* [Data supplied]
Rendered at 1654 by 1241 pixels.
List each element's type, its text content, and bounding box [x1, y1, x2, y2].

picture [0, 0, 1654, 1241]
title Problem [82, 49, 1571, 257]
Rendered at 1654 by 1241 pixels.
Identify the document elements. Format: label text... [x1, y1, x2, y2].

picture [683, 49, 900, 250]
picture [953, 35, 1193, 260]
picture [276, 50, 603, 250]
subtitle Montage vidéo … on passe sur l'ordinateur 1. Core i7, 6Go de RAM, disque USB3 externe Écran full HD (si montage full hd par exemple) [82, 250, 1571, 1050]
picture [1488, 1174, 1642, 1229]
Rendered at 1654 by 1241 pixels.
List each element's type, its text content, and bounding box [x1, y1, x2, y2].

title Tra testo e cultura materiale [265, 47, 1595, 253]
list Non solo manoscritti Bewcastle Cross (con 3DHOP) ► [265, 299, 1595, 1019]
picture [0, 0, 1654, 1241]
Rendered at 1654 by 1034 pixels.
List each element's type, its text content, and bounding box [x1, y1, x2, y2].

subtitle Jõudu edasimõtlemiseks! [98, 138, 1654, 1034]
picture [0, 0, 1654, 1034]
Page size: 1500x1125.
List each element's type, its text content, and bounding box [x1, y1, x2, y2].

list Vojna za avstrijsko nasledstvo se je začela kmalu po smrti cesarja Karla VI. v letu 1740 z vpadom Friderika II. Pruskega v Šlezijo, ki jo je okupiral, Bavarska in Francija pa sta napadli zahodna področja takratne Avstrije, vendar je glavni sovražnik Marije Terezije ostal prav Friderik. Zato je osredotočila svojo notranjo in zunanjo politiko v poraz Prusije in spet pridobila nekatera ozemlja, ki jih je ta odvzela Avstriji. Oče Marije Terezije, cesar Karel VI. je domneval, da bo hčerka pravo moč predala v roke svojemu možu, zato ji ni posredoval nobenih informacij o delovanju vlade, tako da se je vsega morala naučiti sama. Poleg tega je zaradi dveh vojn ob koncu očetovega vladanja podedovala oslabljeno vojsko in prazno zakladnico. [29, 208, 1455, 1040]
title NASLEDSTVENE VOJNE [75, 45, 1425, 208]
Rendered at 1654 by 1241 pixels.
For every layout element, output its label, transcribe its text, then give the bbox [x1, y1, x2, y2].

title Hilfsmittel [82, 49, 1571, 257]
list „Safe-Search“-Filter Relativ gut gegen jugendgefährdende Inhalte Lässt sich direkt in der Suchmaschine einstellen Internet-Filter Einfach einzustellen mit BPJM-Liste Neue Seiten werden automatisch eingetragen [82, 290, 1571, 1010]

* [Description of the task] Return every line from the beginning of the data through the line containing "picture [0, 0, 1654, 1034]", both included, as a JSON list of strings with one string per line and no blank lines.

* [The solution]
[
  "Rendered at 1654 by 1241 pixels.",
  "List each element's type, its text content, and bounding box [x1, y1, x2, y2].",
  "picture [0, 0, 1654, 1241]",
  "title Problem [82, 49, 1571, 257]",
  "Rendered at 1654 by 1241 pixels.",
  "Identify the document elements. Format: label text... [x1, y1, x2, y2].",
  "picture [683, 49, 900, 250]",
  "picture [953, 35, 1193, 260]",
  "picture [276, 50, 603, 250]",
  "subtitle Montage vidéo … on passe sur l'ordinateur 1. Core i7, 6Go de RAM, disque USB3 externe Écran full HD (si montage full hd par exemple) [82, 250, 1571, 1050]",
  "picture [1488, 1174, 1642, 1229]",
  "Rendered at 1654 by 1241 pixels.",
  "List each element's type, its text content, and bounding box [x1, y1, x2, y2].",
  "title Tra testo e cultura materiale [265, 47, 1595, 253]",
  "list Non solo manoscritti Bewcastle Cross (con 3DHOP) ► [265, 299, 1595, 1019]",
  "picture [0, 0, 1654, 1241]",
  "Rendered at 1654 by 1034 pixels.",
  "List each element's type, its text content, and bounding box [x1, y1, x2, y2].",
  "subtitle Jõudu edasimõtlemiseks! [98, 138, 1654, 1034]",
  "picture [0, 0, 1654, 1034]"
]